Closed seb951 closed 4 months ago

seb951 commented 7 months ago

Hi,

Thanks for making scATOMIC, it looks promising!

I have tested the package with different normal lung scRNA/snRNA samples and I have a question: I always get a relatively large fraction (>10%) of cancer cells, despite the fact that my samples are from normal, non-cancerous tissue. I understand that you can run create_summary_matrix()with the argument normal_tissue = T, to avoid having cancer cell annotations in the final data.frame. However, all this seems to do, is relabel the potential cancer cells as Normal Tissue Cell (https://github.com/abelson-lab/scATOMIC/blob/bc7adc8486d70b980af149283e85c84e5f7c9abd/R/create_summary_matrix.R#L1896C9-L1896C88), but not change the prediction itself. As such, I would conclude that the algorithm is overestimating the number of cancer cells both in Normal tissue, but also in Cancer tissue (where normal_tissue = F). Along those lines, I sometimes see close to ~90% cancer cells in several Tumor samples, which I find hard to believe.

Anything suggestions on how to check/correct the fact that the algorithm might be over-estimating the fraction of cancer cells?

best,

sebastien

inofechm commented 7 months ago

Hi Sebastien, Thank you for your interest in our work and you are correct on the normal tissue parameter function. In normal samples, most of the non immune/endothelial/fibroblast cells will be annotated originally as cancer cells. This is due to the fact that scATOMIC was trained and designed specifically for cancer samples and there are no normal tissue specific cell types in the first part of the classification model. This is simply due to the fact that it was and is unfeasible to include every single human cell type. In the case of cancer samples, after the first classification step, scATOMIC uses a cancer cell specific signature scoring approach to identify potential normal tissue cells that are originally annotated as cancer (see fig 1f of paper). This approach assumes that there is at least one cancer population and then decides whether there is another population within those that are annotated as cancer and if that population downregulates cancer associated genes it is labelled as normal. In our paper figure 3 we show that this is relatively consistent with inferred copy number variation.

We added the additonal normal tissue function since people in the community have wanted to use scATOMIC for normal samples as well, and we needed a way to account for this. Since the only tissue specific cell types in the model (pan cancer TME hierarchy (fig 1a)) are cancer cells, the model will likely predict everything that is not immune/stromal as cancer cells. The signature scoring method assumes that one population is always cancer so it will annotate many cells as cancer.

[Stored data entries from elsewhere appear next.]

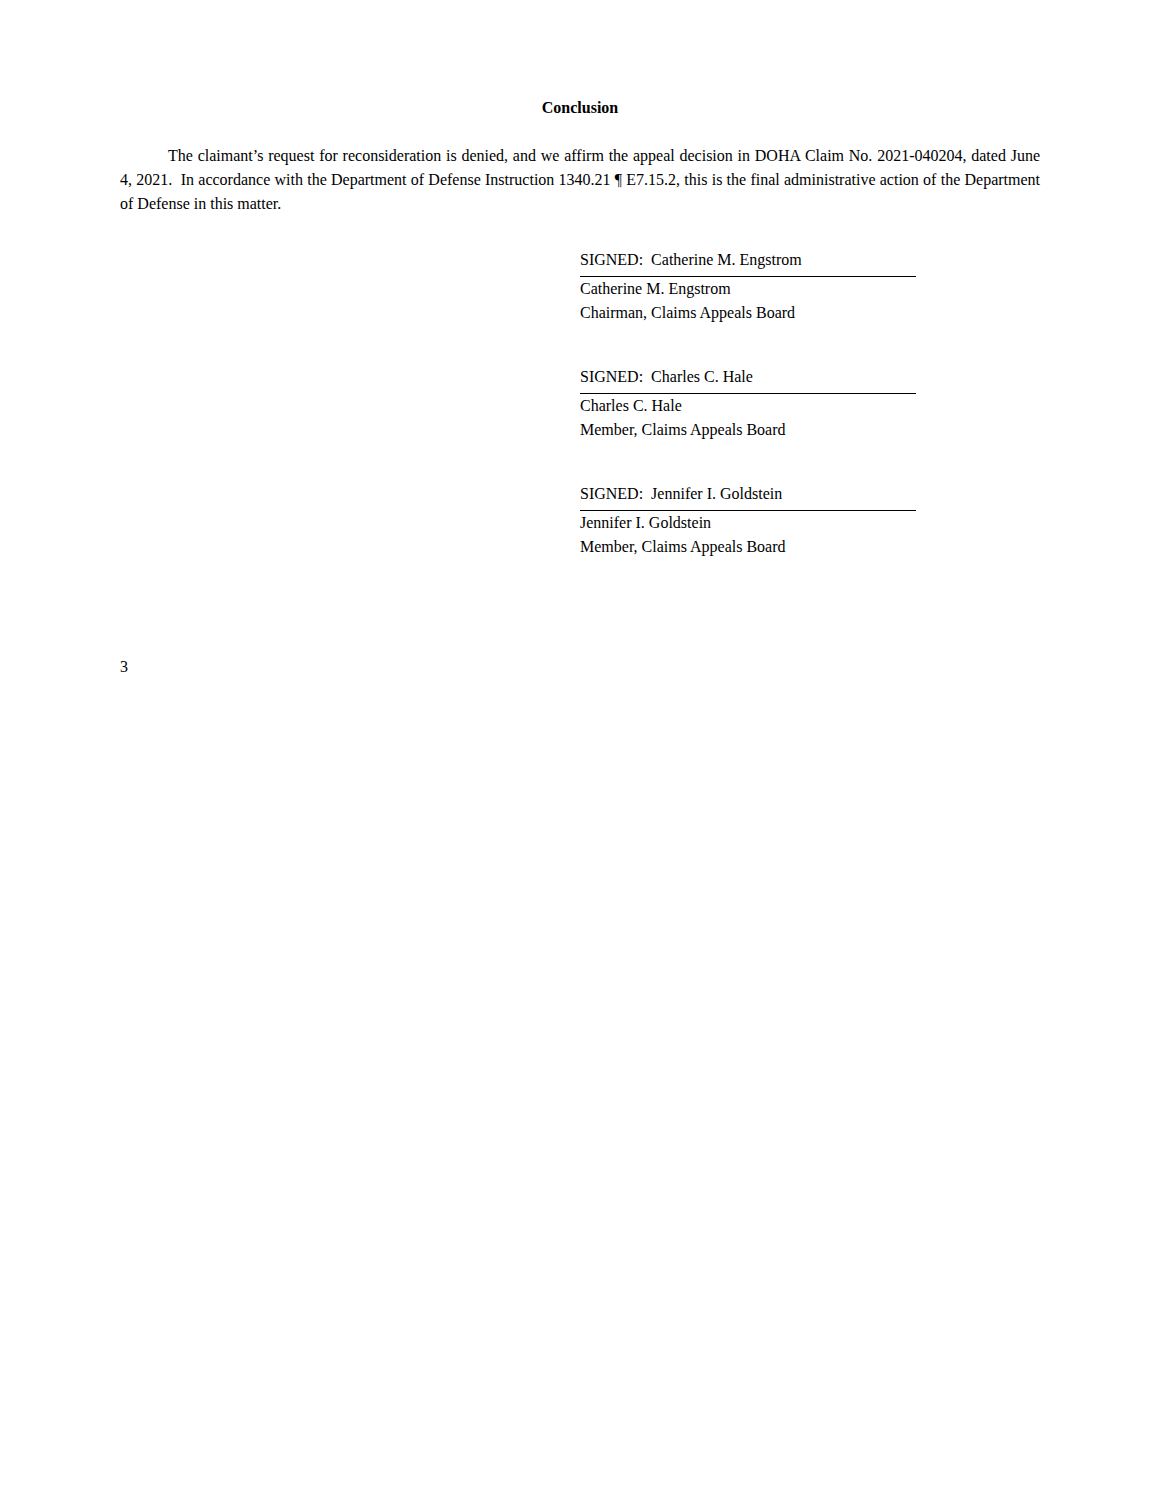Conclusion
The claimant’s request for reconsideration is denied, and we affirm the appeal decision in DOHA Claim No. 2021-040204, dated June 4, 2021. In accordance with the Department of Defense Instruction 1340.21 ¶ E7.15.2, this is the final administrative action of the Department of Defense in this matter.
SIGNED: Catherine M. Engstrom
Catherine M. Engstrom
Chairman, Claims Appeals Board
SIGNED: Charles C. Hale
Charles C. Hale
Member, Claims Appeals Board
SIGNED: Jennifer I. Goldstein
Jennifer I. Goldstein
Member, Claims Appeals Board
3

Regarding suggestions to check if there is over estimation I recommend two approaches, in both approaches and scATOMIC it is critical that you run each sample separately:

  1. run a CNV inference method such as copykat or infercnv and see if the cancer predicted cells are predicted as aneuploid and normal tissue cells as diploid. In our hands we have ~85% agreement.
  2. cluster the cells and visualize on UMAP, if the cancer cells tend to make up one population than its likely correct, however if the cancer cells are spread across multiple populations and the CNVs are not both predicted aneuploid than it likely over estimated.

In most cancer scrna seq publications I've seen 90% of cancer/normal tissue cell ratios is relatively common so I wouldnt find that too concerning.